The bottom line is that we want to increase the amount of information gathered from the precious biopsy material taken from our patients.
— Tamas Ordog, M.D.
“That’s what modern biology has enabled. You can pick out your molecule of interest based on whatever you’re studying,” says Dr. Lee. “You can study diseased versus not-diseased tissues. Say you discover molecules in diseased state that aren’t in healthy tissues, that’s your target.” Then scientists can go back to the lab and examine what they’ve discovered in other models to look for treatment options, armed with the knowledge that what they have found is directly involved in a patient’s health.
From Lab to Clinic
Dr. Ordog envisions a “virtual patient vignette”: A patient comes in with a form of cancer that comes in multiple forms, each with different prognoses, signs of progression and immune cell profiles, and each responds to different therapies. In the past this would be a dizzying knot to untie, but with spatial multiomics, it becomes clearer. A biopsy taken from the patient is serially chopped into sections, each of which gets processed a different way. Then the data is put back together into a three-dimensional image.
Instead of trying different therapies to see what works, clinicians could use this approach to examine the tumor's cellular architecture and predict which treatment would be most effective, saving precious time in the fight against cancer.
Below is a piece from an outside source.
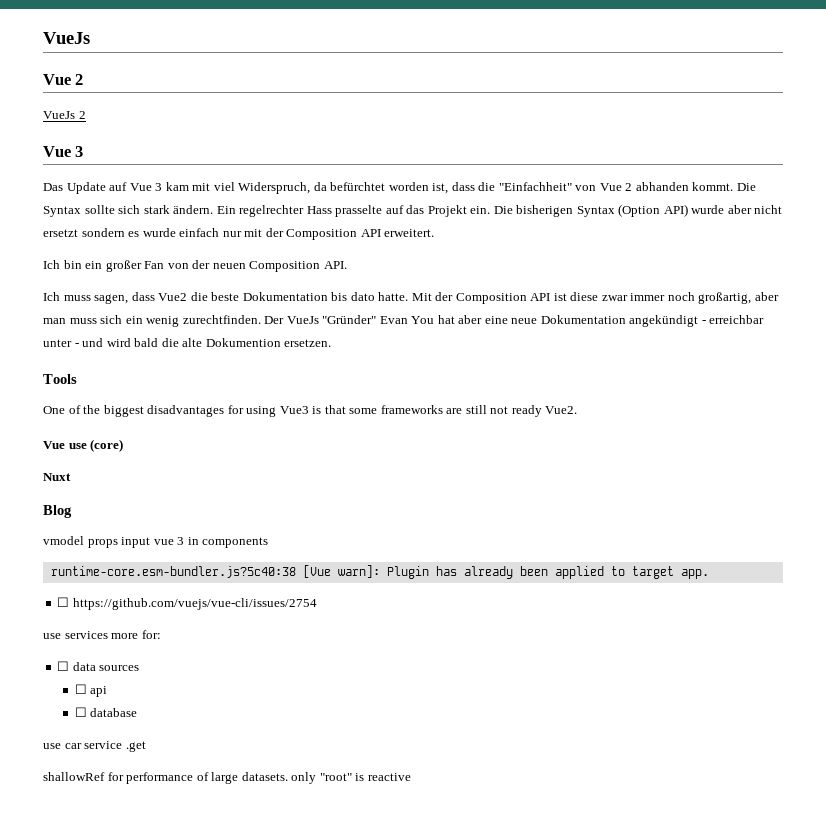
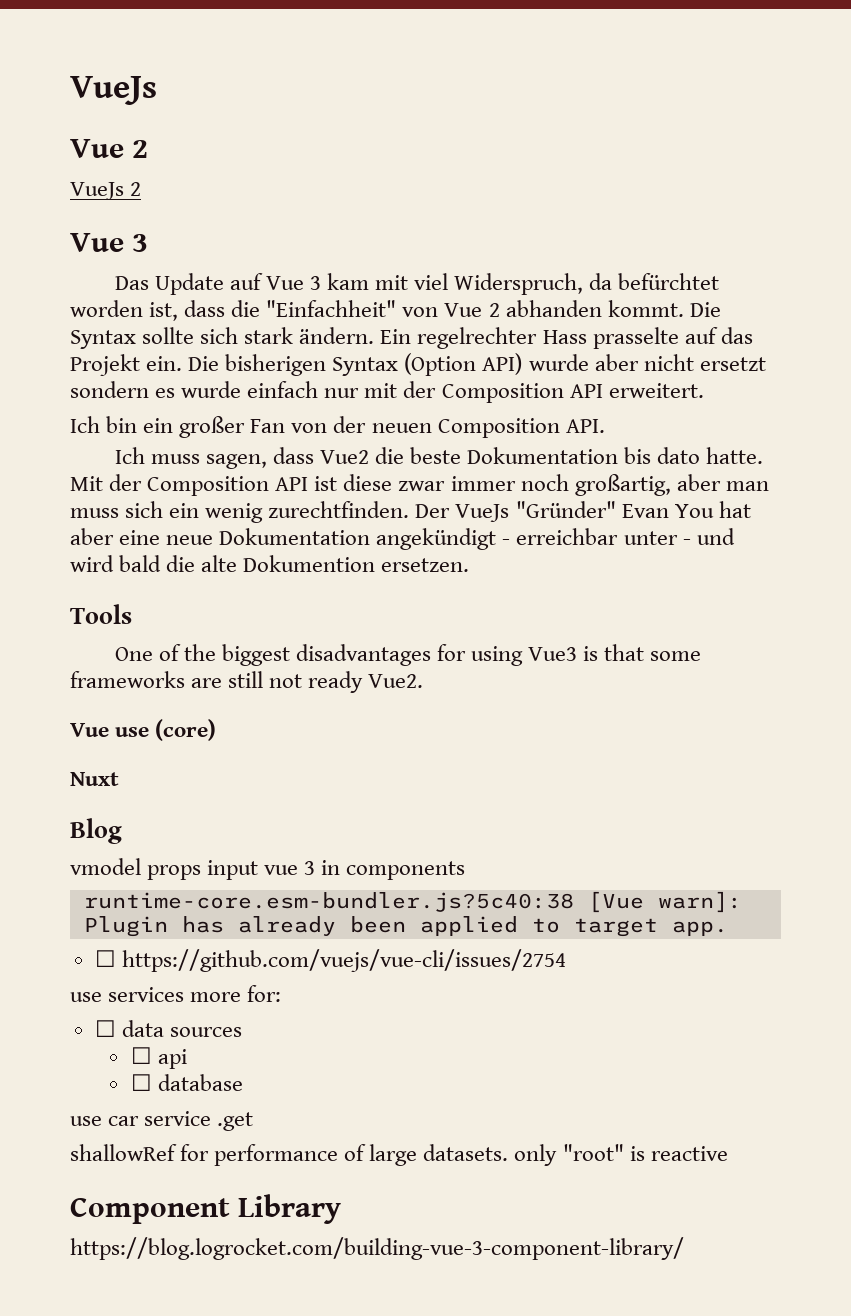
(411, 777) none -> [70,1194,342,1224] [70,1237,684,1260] // Component Library // https://blog.logrocket.com/building-vue-3-component-library/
“The bottom line is that we want to increase the amount of information gathered from the precious biopsy material taken from our patients,” says Dr. Ordog. “Spatial biology can increase the understanding that comes out of the tissue exponentially.” That, in turn, can allow for in-depth machine learning and artificial intelligence analysis of patient data, which Dr. Ordog hopes to test sometime in the future.
All in all, Dr. Ordog, Dr. Lee and the entire team are hopeful their work will simplify the detective work that doctors and patients often experience when hunting for a diagnosis or treatment. Looking over a slide deck he uses to explain the technology, Dr. Ordog sounds a hopeful note.
“We can find the needle in the haystack without having to grind all the hay up.”